Solving Simultaneous Equations with Positive Numbers

[rollcast]

Homework Statement

2 positive numbers , x and y, are such that the sum of their squares is 10 times their sum.

a. write an equation to link x and y
b. If y is the larger number and the difference is 6 show that x satisfies the equation
x²-4x-12=0
c. solve the equation and fin the 2 positive numbers x and y

Homework Equations

The Attempt at a Solution

Part a. This is where I think I may be wrong

10x+10y=x²+y²

Part b. y= x+6, substitute in above formula, but I can't get the same quadratic equation as the question.

Part c. I can do this ok.

 

[Borek]

Check your math then.

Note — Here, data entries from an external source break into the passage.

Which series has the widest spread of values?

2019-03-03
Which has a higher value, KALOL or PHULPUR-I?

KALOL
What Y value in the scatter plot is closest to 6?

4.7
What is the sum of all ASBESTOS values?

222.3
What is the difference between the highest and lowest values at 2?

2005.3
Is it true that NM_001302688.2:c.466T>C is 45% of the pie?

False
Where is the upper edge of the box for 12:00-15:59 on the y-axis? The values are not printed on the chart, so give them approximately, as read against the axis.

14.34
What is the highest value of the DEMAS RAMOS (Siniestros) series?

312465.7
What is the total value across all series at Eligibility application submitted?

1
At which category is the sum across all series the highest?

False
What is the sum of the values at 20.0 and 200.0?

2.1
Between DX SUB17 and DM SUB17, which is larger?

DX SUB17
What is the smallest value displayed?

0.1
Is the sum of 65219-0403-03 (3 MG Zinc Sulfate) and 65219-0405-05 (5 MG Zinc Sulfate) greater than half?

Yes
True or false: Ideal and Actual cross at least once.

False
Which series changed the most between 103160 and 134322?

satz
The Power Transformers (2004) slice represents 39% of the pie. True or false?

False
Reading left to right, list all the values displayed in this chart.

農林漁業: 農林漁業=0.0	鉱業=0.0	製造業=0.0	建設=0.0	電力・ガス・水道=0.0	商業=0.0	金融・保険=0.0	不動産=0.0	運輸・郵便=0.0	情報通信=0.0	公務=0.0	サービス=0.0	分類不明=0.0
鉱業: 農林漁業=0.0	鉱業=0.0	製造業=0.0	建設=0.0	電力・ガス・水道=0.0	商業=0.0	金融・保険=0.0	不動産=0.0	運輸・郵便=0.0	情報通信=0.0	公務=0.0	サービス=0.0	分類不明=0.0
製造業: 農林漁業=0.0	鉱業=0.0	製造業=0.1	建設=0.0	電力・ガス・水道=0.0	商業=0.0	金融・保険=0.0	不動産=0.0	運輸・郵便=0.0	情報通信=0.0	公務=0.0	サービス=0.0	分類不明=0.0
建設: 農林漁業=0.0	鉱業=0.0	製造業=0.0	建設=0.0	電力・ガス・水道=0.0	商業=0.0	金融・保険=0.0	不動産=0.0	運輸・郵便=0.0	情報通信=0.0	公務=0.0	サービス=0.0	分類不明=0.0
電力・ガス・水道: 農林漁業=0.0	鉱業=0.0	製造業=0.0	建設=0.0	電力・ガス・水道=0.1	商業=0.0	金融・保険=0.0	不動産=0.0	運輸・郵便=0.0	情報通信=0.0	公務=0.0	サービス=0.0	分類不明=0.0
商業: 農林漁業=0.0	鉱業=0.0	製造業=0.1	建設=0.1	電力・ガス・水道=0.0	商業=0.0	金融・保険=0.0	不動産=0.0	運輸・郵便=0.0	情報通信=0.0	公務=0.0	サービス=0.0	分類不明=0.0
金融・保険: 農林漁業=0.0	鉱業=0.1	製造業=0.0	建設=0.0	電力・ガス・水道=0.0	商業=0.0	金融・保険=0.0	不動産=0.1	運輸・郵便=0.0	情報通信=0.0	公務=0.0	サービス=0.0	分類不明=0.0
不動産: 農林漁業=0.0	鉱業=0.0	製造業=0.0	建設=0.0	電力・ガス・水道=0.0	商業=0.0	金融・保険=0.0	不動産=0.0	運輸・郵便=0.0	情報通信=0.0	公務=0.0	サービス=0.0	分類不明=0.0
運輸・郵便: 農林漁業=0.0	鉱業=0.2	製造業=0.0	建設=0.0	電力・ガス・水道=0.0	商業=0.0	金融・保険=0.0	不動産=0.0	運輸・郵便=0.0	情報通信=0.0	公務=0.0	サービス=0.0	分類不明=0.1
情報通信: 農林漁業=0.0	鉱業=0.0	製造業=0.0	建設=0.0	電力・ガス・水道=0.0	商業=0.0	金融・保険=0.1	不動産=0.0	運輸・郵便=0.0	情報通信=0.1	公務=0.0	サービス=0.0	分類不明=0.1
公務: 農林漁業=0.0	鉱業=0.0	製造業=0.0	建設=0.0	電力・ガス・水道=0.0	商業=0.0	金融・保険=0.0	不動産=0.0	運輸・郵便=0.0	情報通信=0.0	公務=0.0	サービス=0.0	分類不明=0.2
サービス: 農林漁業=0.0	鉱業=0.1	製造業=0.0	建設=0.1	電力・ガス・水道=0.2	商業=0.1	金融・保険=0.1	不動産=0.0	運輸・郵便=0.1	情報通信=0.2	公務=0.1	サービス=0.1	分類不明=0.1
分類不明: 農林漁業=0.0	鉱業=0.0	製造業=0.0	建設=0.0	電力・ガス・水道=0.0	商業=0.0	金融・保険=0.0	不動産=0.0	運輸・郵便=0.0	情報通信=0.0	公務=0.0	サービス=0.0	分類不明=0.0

Or show it, so that someone can help checking.

 

[rollcast]

So then after substituting

10x+10x+60=x^2+(x+6)^2

work that all out and collect the terms

20x+60=4x^2+36+24x

then set the equation equal to zero

4x^2-4x-24=0

divide by 4

x^2-x-6=0

But that's not what it says to show in the question

 

[Borek]

You right side is off, what is $(a+b)^2$ equal to?

 

[rollcast]

a^2+2ab+b^2

 

[rollcast]

seen it now, thanks

 

[Borek]

And $(x+6)^2$?

And $x^2+(x+6)^2$?

Edit: OK, I guess you found the problem

 

[rollcast]

x^2+12x+36

2x^2 +12x+36